───── Excerpt ─────
I also calculated the relative frequencies of short-form to regular participles for each verb in this data set. The results of a two-tailed t-test show a significant relationship between verb frequency and the relative frequency of regularized participles for these 10 verbs included in the present analysis (t = 3.8899, df = 9, p-value = 0.003675). Additionally, Pearson’s correlation coefficient for these measures shows a moderate correlation between verb frequency and relative participle frequency (r = −0.6). This relationship indicates that, in general, more frequent verb lexemes show fewer instantiations of short-form participles than less frequent verbs in this data set. Nevertheless, this tendency is not absolute. While there is a general tendency for lower frequency verbs such as limpar and gastar to have high rates of innovation, empregar is a notable exception. Additionally, while higher frequency verbs chegar and trazer show lower rates of innovation, ganhar shows 18.70% regularization despite a higher frequency. This indicates that lexeme frequency is not the sole predictor of participle innovation. Other factors, such as the form of the short-form participle, the relationship between specific participles and other grammatical categories (e.g., nominal gasto(s) and emprego(s) from gastar and empregar, respectively), and more may play a role in the overall rates of innovation and will be explored in future analyses.

However, a stronger trend is shown regarding the overall rate of occurrence in perfect constructions and the degree of regularization for these verbs. Specifically, verbs in this sample that tend to occur more frequently in perfect constructions in the corpus overall also tended to show lower rates of innovation. While this analysis could be made more robust by the addition of more verbs, the results of a two-tailed t-test show a significant relationship between the number of tokens in perfect constructions in the corpus and the relative rate of innovation for these 10 verbs (t = 2.5076, df = 9, p-value = 0.03344). Additionally, Pearson’s correlation coefficient for these measures shows a small negative correlation (r = −0.32).

For the eight verbs that had sufficient tokens for analysis, I collected a total of 3200 past participle tokens. The overall results show that both short-form and regular participle types are used variably across all grammatical contexts. However, these data show the highest preference for the regular form in perfect constructions, specifically, 75.8% (n = 1151), whereas the frequency of regular forms in the other grammatical contexts under consideration ranges from 26.2 to 27.2%, as shown in Figure 3. Recall that because this is a balanced random sample, the overall prevalence of regularized forms may appear inflated. Nevertheless, Figure 3 illustrates the distribution of regular versus short-form forms across the grammatical contexts in the present data set, most notably highlighting the relative frequency of occurrence of each participle type across grammatical contexts.

Figure 3. Participle types by grammatical context for verbs with short-form participles.
───── Supplied entries ─────
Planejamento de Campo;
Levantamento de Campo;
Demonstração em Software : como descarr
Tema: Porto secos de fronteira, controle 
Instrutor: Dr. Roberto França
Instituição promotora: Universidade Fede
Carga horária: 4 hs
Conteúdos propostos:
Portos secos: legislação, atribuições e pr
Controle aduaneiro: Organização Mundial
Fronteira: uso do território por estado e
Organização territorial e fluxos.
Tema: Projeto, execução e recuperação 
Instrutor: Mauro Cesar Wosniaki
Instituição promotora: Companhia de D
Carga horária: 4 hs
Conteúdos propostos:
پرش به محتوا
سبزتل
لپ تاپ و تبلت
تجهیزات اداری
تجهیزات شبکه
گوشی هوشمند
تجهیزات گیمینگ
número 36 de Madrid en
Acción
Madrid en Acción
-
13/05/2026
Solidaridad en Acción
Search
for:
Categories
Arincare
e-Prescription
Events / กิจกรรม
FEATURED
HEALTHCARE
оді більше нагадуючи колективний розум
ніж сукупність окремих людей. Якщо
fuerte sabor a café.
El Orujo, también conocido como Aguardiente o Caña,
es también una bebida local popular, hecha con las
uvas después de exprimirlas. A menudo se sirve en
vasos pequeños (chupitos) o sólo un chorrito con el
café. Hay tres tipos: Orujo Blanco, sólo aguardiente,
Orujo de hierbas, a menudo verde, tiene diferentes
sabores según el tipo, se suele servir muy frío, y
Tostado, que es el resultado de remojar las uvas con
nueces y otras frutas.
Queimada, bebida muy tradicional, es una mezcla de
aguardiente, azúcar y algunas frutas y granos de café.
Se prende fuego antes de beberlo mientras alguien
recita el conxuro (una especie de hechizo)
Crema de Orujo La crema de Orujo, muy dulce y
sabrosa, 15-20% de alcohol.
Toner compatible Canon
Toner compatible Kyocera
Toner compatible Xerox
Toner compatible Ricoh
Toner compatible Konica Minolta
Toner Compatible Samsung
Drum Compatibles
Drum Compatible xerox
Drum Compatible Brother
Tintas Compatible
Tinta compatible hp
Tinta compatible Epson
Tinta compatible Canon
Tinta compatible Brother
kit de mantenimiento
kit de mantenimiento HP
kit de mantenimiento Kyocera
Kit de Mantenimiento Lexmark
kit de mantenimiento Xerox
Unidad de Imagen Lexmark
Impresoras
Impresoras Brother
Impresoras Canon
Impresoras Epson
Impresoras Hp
─────
Questions to answer
1. According to the excerpt on participle regularization, how many past participle tokens were collected for the eight verbs with sufficient tokens?
2. For each statement, say whether it agrees with the excerpt on participle regularization, and quote the words that decide it: (a) Pearson's correlation coefficient between verb frequency and relative participle frequency is r = −0.6. (b) Lexeme frequency is the only predictor of participle innovation. (c) Regular forms are most preferred in perfect constructions.
3. From the excerpt on participle regularization, pull out the passage starting with "However, a stronger" and going on through "correlation (r = −0.32).".

Answers to the problems
1. 3200 past participle tokens.

2.
(a) Yes: "shows a moderate correlation between verb frequency and relative participle frequency (r = −0.6)"
(b) No: "lexeme frequency is not the sole predictor of participle innovation"
(c) Yes: "these data show the highest preference for the regular form in perfect constructions, specifically, 75.8% (n = 1151)"

3.
However, a stronger trend is shown regarding the overall rate of occurrence in perfect constructions and the degree of regularization for these verbs. Specifically, verbs in this sample that tend to occur more frequently in perfect constructions in the corpus overall also tended to show lower rates of innovation. While this analysis could be made more robust by the addition of more verbs, the results of a two-tailed t-test show a significant relationship between the number of tokens in perfect constructions in the corpus and the relative rate of innovation for these 10 verbs (t = 2.5076, df = 9, p-value = 0.03344). Additionally, Pearson’s correlation coefficient for these measures shows a small negative correlation (r = −0.32).